CONSIGNE: Prolongez l'extrait sur les problèmes de qualité chez Boeing, en reprenant après sa dernière phrase.

EXTRAIT:
──────────────────────────────

On dirait qu’il y a des raccourcis partout ; du travail pas fait comme il faut.

Joe Jacobsen, ingénieur et expert en sécurité aérienne

Des entretiens avec des experts en sécurité aérienne et de nombreux employés actuels et anciens de Boeing brossent un tableau inquiétant d’une entreprise longtemps considérée comme le summum de l’ingénierie américaine. Ils suggèrent que Boeing peine à améliorer la qualité après que deux écrasements de 737 Max 8 en 2018 et 2019 ont tué près de 350 personnes.

Certaines des couches cruciales de redondances qui garantissent la sûreté des avions de Boeing semblent ne pas suffire, disent ces personnes. Le niveau d’expérience du personnel de Boeing a chuté depuis le début de la pandémie. Le processus d’inspection censé contrôler le travail effectué par ses mécaniciens a été affaibli au fil des ans. Et certains fournisseurs peinent à respecter à la fois les normes de qualité et les cadences de production imposées par Boeing.

──────────────────────────────

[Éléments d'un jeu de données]
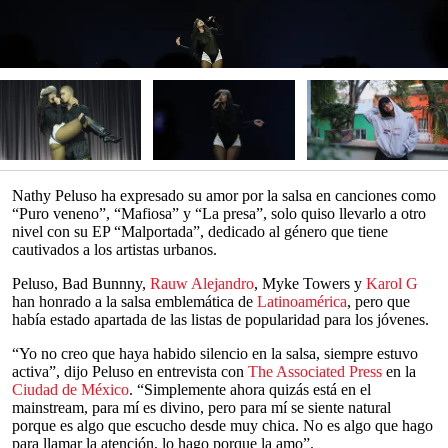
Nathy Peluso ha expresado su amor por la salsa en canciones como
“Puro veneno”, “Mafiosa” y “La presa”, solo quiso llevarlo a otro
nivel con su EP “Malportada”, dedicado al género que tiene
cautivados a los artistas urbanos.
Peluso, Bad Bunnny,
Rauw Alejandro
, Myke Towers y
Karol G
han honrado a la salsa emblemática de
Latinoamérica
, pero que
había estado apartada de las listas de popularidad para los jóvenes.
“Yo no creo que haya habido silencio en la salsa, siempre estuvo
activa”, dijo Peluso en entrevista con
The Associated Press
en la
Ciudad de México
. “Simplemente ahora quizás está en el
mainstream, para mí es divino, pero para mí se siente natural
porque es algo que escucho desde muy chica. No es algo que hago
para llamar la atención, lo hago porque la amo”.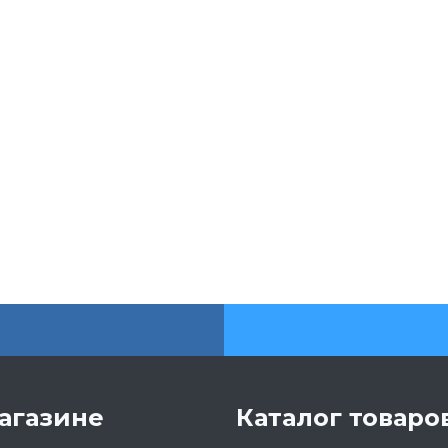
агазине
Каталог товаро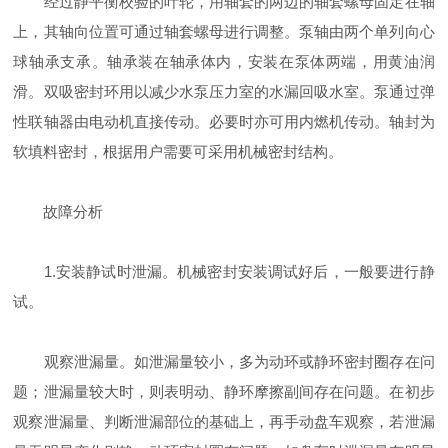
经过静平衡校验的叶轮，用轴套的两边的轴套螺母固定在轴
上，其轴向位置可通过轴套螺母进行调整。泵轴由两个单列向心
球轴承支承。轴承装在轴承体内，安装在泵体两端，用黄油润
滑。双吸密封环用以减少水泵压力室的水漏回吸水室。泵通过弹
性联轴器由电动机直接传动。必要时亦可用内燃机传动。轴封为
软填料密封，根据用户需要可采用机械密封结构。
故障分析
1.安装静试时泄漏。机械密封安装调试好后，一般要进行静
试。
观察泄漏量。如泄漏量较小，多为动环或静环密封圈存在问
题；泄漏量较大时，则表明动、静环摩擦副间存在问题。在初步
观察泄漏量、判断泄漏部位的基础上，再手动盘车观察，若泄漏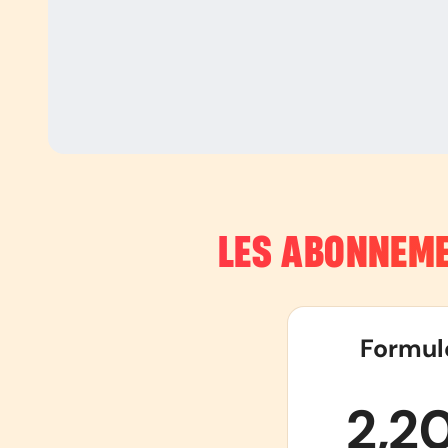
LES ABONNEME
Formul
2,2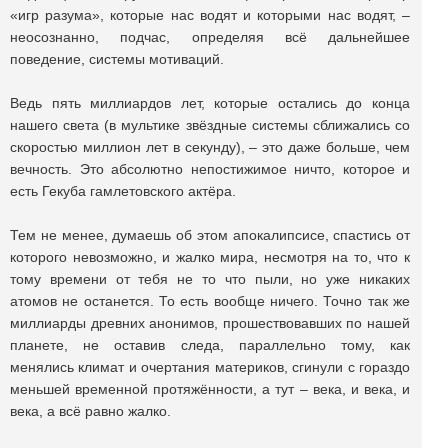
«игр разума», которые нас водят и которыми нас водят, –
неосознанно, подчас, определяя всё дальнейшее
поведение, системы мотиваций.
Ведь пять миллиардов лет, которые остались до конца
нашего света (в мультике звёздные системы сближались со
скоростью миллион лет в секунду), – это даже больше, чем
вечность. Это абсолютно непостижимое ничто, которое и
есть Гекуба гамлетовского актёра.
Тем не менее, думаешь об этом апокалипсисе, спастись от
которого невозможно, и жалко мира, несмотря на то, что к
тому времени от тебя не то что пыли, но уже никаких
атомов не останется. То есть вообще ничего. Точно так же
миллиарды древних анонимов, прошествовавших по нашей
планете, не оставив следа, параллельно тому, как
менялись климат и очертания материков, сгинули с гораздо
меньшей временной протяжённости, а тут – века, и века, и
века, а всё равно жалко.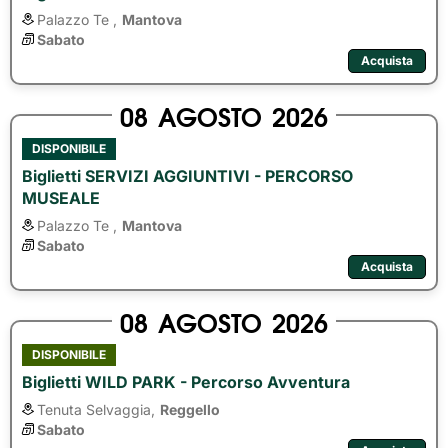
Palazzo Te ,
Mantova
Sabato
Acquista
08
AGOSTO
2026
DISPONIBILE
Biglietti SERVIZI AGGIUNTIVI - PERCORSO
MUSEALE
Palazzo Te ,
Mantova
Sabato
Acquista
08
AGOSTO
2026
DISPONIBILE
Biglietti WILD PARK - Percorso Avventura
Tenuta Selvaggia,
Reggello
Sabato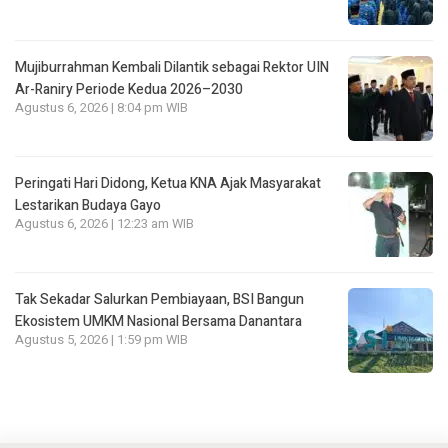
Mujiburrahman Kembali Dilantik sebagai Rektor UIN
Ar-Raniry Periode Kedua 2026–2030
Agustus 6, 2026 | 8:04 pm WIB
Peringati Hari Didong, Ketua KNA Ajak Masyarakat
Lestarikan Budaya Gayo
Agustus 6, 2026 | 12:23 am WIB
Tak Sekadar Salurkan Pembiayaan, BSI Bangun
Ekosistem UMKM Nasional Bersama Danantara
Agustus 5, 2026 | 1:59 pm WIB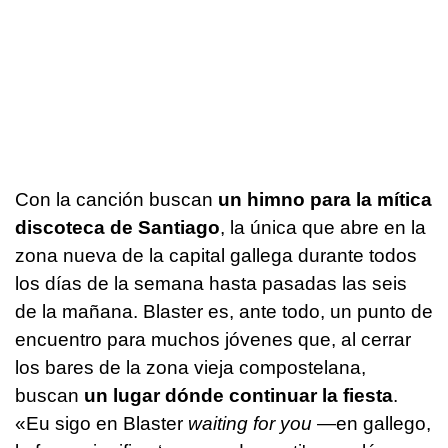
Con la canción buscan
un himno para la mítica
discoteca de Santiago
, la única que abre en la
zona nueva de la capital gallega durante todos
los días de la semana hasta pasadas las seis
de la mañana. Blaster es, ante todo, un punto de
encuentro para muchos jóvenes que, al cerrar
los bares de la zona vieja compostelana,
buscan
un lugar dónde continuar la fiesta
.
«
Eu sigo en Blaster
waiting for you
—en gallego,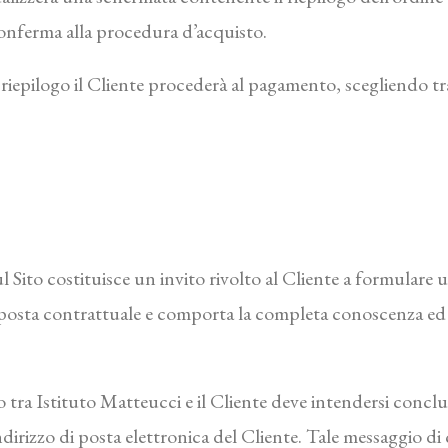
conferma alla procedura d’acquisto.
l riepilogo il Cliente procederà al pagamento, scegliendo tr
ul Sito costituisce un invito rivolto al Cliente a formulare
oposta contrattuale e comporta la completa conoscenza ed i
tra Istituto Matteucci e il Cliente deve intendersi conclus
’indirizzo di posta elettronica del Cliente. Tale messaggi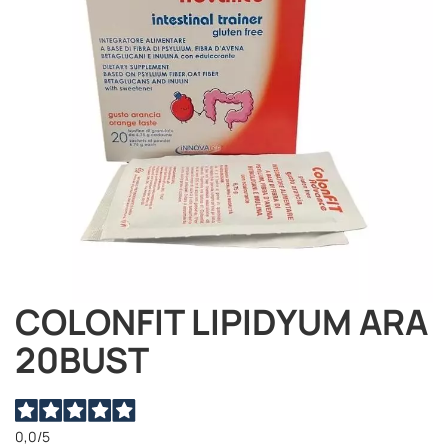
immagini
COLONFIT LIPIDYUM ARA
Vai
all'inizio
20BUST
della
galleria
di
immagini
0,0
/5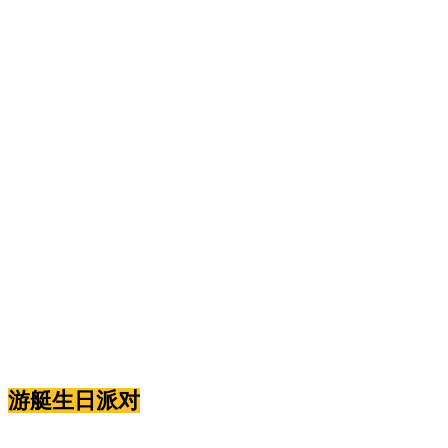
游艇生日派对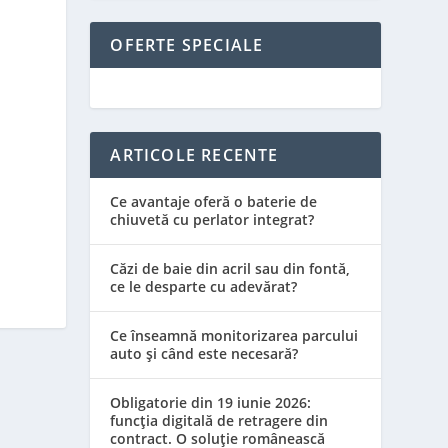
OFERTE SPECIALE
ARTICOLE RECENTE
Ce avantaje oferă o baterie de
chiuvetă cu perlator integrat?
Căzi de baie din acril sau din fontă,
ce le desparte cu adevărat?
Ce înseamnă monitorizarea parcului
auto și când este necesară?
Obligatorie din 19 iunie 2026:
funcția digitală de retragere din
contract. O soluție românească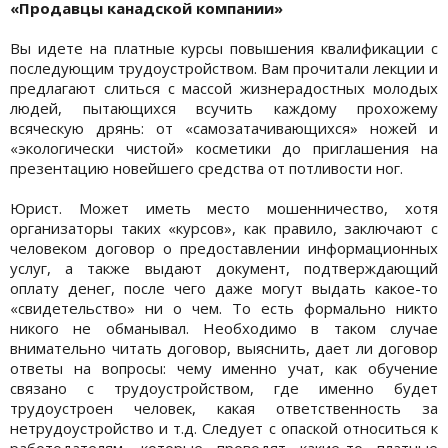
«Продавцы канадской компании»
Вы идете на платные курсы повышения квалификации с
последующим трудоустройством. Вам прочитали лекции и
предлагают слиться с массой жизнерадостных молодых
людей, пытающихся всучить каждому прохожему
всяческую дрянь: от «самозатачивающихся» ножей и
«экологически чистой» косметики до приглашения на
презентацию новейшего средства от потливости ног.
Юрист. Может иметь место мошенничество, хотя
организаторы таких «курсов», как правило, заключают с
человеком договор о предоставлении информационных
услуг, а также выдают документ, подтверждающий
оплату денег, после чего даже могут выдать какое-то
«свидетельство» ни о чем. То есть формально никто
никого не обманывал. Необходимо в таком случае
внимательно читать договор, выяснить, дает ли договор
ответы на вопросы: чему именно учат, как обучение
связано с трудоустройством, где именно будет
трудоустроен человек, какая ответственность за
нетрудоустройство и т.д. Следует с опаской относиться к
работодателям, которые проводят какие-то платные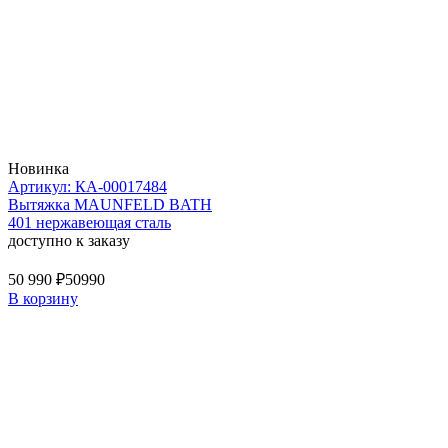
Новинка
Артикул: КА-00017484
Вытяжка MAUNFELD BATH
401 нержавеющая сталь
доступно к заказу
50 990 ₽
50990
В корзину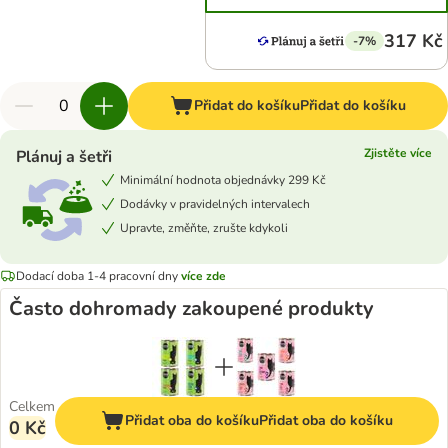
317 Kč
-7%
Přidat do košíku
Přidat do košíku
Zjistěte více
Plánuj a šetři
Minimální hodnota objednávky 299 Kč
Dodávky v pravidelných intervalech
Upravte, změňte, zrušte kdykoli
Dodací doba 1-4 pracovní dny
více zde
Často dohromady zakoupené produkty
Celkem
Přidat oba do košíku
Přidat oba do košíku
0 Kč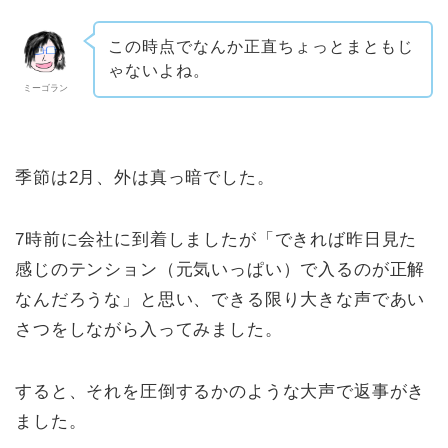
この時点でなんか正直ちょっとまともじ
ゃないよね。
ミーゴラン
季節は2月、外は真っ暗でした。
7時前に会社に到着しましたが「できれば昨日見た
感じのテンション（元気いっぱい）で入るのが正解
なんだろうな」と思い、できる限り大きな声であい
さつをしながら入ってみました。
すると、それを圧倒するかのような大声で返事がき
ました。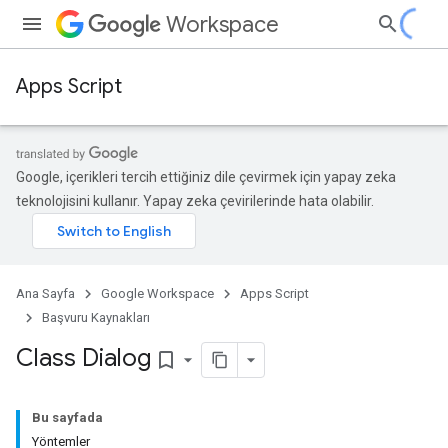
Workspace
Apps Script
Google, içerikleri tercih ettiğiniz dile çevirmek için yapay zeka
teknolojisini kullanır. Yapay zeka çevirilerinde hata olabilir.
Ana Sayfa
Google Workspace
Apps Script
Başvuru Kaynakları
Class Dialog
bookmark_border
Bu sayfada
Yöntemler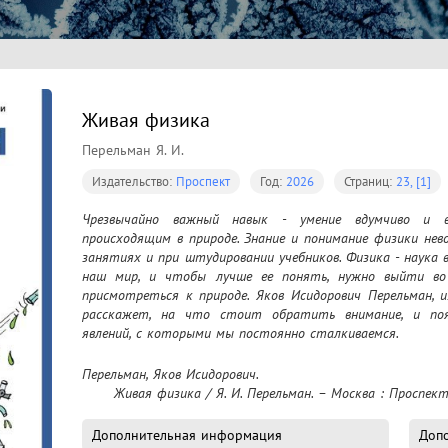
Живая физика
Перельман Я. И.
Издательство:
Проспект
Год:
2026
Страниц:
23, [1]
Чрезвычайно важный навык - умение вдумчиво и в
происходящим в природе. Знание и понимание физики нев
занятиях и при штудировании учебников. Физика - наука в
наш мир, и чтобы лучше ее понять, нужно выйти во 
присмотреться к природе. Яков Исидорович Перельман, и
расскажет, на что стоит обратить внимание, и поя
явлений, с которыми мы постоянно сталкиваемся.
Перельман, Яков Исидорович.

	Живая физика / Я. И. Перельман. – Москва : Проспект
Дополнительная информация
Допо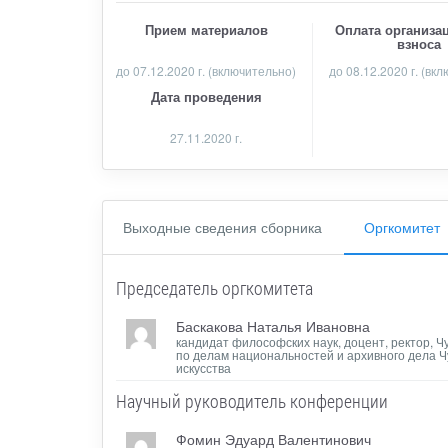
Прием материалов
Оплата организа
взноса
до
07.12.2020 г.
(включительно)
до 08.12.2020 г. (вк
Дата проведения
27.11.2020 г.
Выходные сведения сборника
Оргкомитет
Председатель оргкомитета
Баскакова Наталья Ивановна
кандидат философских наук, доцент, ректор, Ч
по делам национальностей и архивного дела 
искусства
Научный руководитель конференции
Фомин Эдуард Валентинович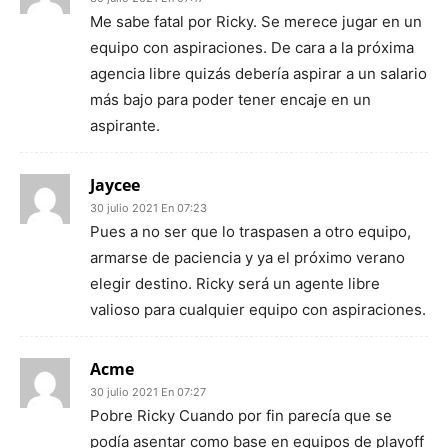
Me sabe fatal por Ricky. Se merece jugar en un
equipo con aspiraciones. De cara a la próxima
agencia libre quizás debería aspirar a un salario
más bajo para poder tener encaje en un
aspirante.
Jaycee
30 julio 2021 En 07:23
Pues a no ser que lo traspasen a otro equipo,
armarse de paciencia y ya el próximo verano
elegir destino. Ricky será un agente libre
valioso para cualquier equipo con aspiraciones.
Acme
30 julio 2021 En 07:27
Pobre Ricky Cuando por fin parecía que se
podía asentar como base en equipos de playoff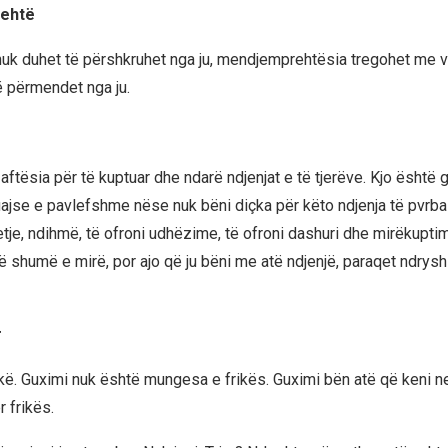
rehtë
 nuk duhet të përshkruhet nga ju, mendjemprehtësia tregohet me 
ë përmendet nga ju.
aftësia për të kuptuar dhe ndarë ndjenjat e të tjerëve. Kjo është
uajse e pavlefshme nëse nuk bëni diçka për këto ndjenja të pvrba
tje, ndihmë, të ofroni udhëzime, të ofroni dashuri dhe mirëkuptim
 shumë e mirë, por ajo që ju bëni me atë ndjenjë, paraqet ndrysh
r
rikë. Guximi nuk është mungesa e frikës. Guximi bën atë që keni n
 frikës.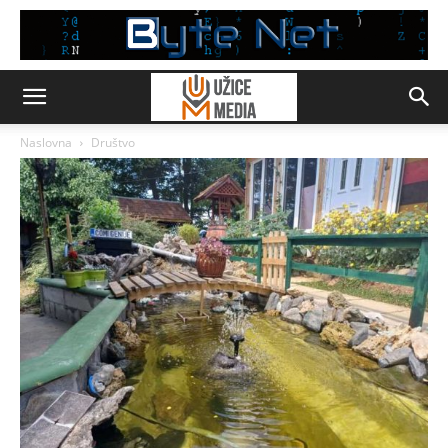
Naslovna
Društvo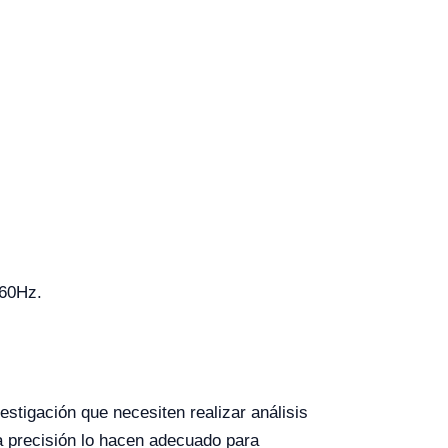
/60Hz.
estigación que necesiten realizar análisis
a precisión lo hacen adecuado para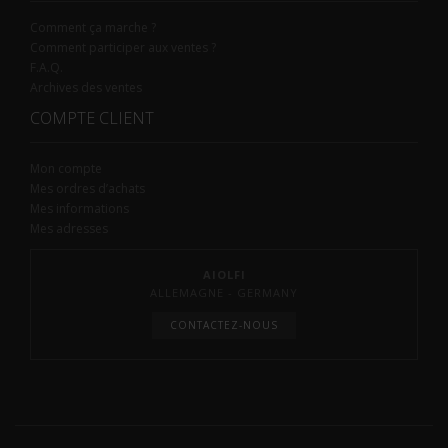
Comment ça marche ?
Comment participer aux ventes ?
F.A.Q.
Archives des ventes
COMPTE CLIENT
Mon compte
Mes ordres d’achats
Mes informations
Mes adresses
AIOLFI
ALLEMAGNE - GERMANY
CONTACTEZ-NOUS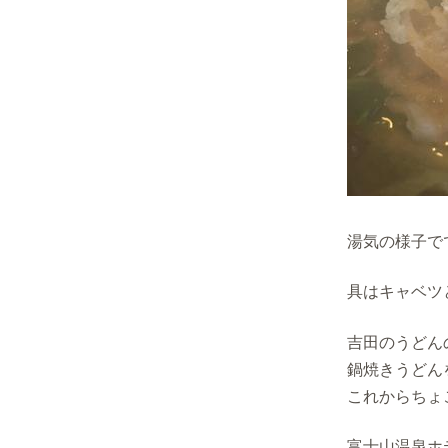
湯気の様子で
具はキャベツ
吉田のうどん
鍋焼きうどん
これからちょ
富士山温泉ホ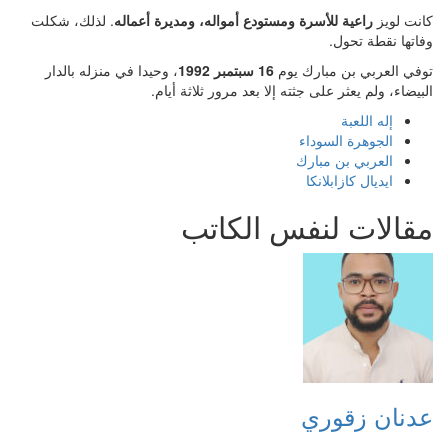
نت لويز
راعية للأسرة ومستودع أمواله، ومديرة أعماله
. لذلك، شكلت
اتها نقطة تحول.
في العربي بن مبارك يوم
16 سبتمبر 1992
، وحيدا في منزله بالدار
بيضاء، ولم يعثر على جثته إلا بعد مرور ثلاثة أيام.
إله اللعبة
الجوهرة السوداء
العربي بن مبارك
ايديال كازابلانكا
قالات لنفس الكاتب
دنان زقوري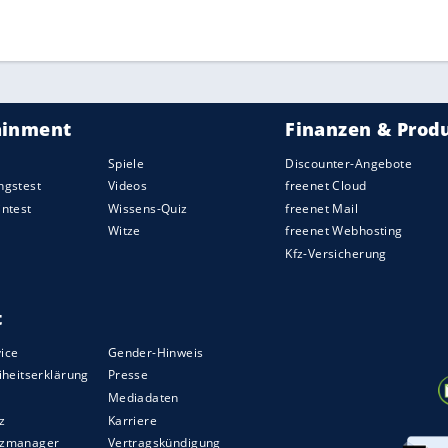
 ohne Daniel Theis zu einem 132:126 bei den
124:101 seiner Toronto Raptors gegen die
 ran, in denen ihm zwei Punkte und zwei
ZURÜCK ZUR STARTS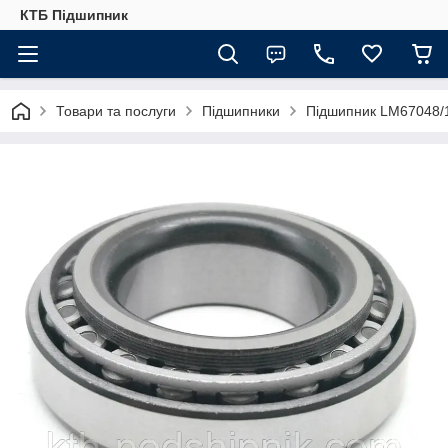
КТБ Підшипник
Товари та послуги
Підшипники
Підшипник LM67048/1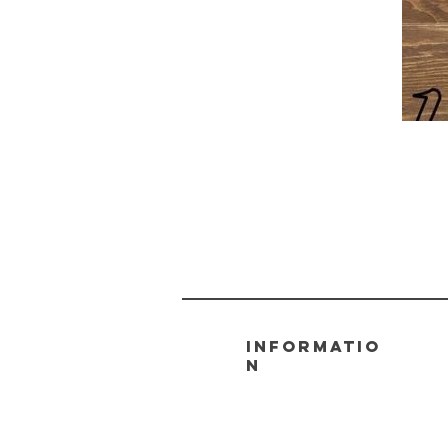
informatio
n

──────────────────────────────

CORRIGÉ:
Changements à la direction

Voulant montrer aux régulateurs, aux compagnies aériennes et aux passagers qu’elle prend sa dernière crise au sérieux, Boeing a annoncé lundi des changements radicaux à la direction. Le PDG Dave Calhoun partira à la fin de l’année, et Stan Deal, directeur de la division avions commerciaux – qui construit le 737 Max –, a été mis à la retraite. Le président du conseil d’administration, Larry Kellner, a démissionné de son poste et ne se représentera pas au C. A.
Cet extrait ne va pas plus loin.